High-tech Vocational Training Serves Individuals with Disabilities

High-tech Vocational Training Serves Individuals with Disabilities

Image_018Technology for Untapped Talent (TUT), a program that provides vocational training in high-tech manufacturing to individuals with disabilities, honored its first cohort to complete the program on Saturday, October 20, 2012 in the Campus Center Ballroom on the University of Hawai‘i Mānoa campus. The thirteen participants recognized for their completion of the TUT program were joined by friends and family for the special ceremony that included congratulations and inspirational messages from guest speakers Susan Foard, assistant administrator of the Division of Vocational Rehabilitation and Services for the Blind, and Kathleen Berg, director of CRDG.

Directed by CRDG’s Neil Scott, this unprecedented vocational training program provides individuals with conditions like autism and Asperger’s syndrome, or physical disabilities such as visual impairment, deafness, and hearing difficulties, the chance to acquire gainful employment in the high tech design and manufacturing marketplace. In the twelve to eighteen-month intensive program, participants gain skills using computeraided design (CAD) software, computeraided manufacturing (CAM) software, and computer numerically controlled (CNC) machines like CNC mills and routers, laser cutters and engravers, and 3D printers.

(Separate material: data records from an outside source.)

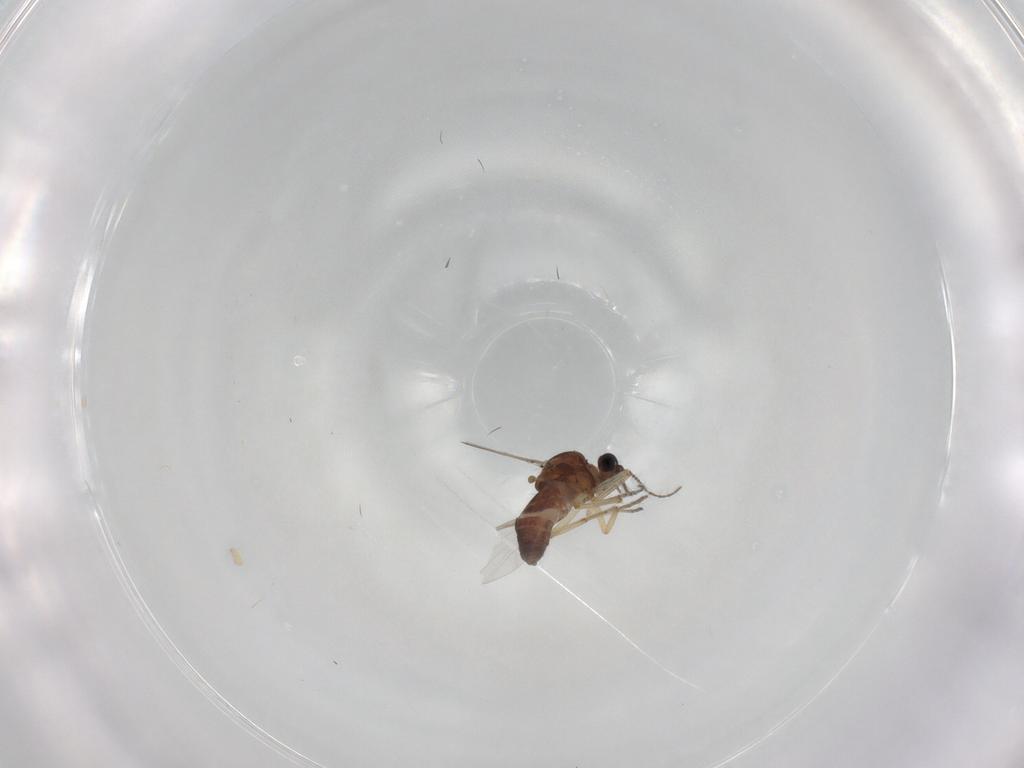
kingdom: Animalia
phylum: Arthropoda
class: Insecta
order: Diptera
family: Ceratopogonidae
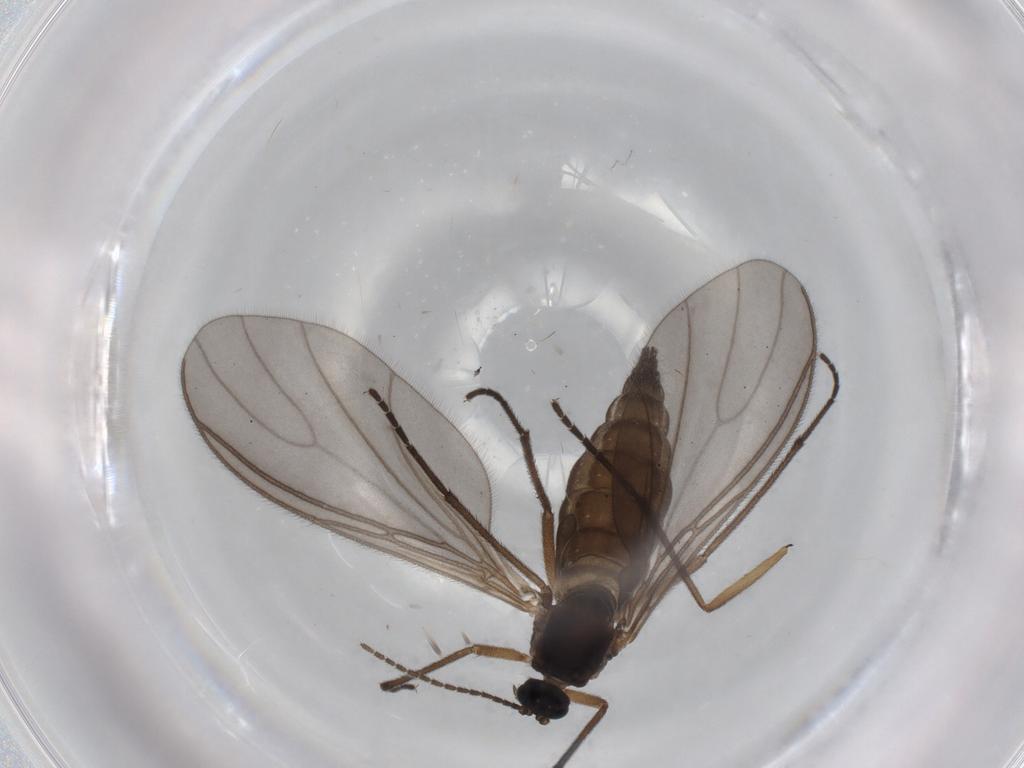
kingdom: Animalia
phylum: Arthropoda
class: Insecta
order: Diptera
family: Sciaridae
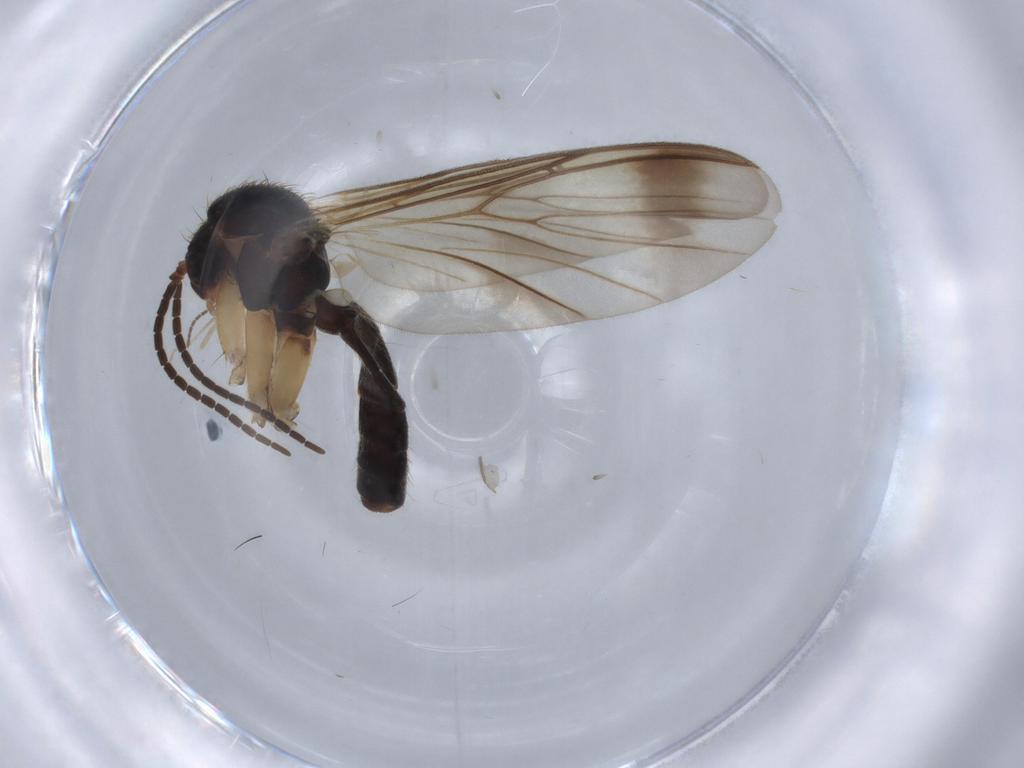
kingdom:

These emerging technologies are redefining the necessary skill set for employees of companies that want to remain competitive in the design and manufacture of products such as furniture, musical instruments, jewelry, signs, awards, souvenirs, and more. Managers at two factories—a recent TUT participant has started working at one of the two—stated that their ability to expand their business by incorporating new computer controlled manufacturing processes has been seriously limited by the lack of trained CAD, CAM, and CNC workers within the state of Hawai‘i. The training provided by the TUT program is both answering the needs of employers and empowering individuals with disabilities to participate fully in developing the twenty-first century workforce.